Perayaan Ekaristi Sumber dan Puncak, Tetapi Bukan Satu-Satunya

Mengawali talkshow online tersebut, Romo Dri sapaan akrab RD Yohanes Driyanto menjelaskan bagi orang beriman ada tiga hal yang harus dilakukan sebagai satu kesatuan untuk menghayati imannya.

“Pertama, mewartakan iman bentuknya adalah kotbah dan katekese. Kedua adalah merayakan iman bentuknya adalah ibadat. Utamanya liturgi seperti liturgi sakramen dan liturgi harian, bentuk lainnya adalah doa-doa, seperti praise and worship yang biasa dilakukan oleh persekutuan doa, Taize, Rosario, dan Jalan Salib bersama. Sebagai sumber dan puncaknya adalah Perayaan Ekaristi. Ketiga yakni mewujudkan iman artinya mengungkapkan atau menyatakannya lewat pemikiran, sikap, dan tindakan sehingga dapat dipahami dan dirasakan dalam kehidupan konkret sehari-hari,” jelasnya.

Di antara tiga hal itu, perayaan iman terutama Perayaan Ekaristi adalah yang paling tampak karena selalu melibatkan banyak orang pada tempat dan waktu yang sama. Pandemi Covid-19 yang membuat Perayaan Ekaristi tidak dapat dilakukan secara langsung di gereja membuat umat tidak hanya merasa ada bagian yang hilang tetapi betul-betul kehilangan diri.

Entri data tersimpan:
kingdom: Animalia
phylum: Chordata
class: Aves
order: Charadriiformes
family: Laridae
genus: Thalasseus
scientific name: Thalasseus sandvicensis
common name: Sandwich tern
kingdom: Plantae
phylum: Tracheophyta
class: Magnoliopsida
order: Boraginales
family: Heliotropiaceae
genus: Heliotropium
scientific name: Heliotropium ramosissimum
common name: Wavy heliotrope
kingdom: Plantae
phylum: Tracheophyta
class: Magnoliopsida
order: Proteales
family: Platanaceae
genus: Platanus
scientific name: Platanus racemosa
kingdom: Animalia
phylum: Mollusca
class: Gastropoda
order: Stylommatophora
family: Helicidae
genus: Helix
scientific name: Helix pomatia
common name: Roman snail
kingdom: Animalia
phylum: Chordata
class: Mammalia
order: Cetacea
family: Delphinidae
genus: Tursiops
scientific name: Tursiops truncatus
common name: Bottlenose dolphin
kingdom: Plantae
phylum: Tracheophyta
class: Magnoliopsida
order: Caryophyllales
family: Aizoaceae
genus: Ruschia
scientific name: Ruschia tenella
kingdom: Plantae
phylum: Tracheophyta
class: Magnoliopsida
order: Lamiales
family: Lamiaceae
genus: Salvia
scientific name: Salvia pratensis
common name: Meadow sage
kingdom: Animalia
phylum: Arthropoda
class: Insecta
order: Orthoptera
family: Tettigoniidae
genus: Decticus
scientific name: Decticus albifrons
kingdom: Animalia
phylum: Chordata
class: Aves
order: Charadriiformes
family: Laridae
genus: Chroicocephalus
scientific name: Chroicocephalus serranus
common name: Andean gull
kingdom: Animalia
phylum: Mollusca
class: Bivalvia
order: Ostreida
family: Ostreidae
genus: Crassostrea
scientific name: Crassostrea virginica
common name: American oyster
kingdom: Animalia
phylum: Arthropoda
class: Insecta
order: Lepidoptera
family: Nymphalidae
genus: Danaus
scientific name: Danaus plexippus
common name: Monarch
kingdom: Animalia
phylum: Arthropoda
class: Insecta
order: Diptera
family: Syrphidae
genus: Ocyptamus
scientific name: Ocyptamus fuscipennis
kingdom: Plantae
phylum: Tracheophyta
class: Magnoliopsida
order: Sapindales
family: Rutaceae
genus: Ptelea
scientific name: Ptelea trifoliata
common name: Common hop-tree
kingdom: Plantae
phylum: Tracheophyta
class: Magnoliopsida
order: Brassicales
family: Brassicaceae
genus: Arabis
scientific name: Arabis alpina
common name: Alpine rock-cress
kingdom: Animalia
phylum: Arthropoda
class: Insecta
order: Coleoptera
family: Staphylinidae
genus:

SOAL DAN TUGAS:
1 - Salin bagian teks tentang Perayaan Ekaristi, mulai dari "Di antara tiga" dan berakhir pada "betul-betul kehilangan diri.".
2 - Menurut teks tentang Perayaan Ekaristi, apa bentuk dari mewartakan iman?

JAWABAN TIAP SOAL:
1 -
Di antara tiga hal itu, perayaan iman terutama Perayaan Ekaristi adalah yang paling tampak karena selalu melibatkan banyak orang pada tempat dan waktu yang sama. Pandemi Covid-19 yang membuat Perayaan Ekaristi tidak dapat dilakukan secara langsung di gereja membuat umat tidak hanya merasa ada bagian yang hilang tetapi betul-betul kehilangan diri.

2 - Kotbah dan katekese.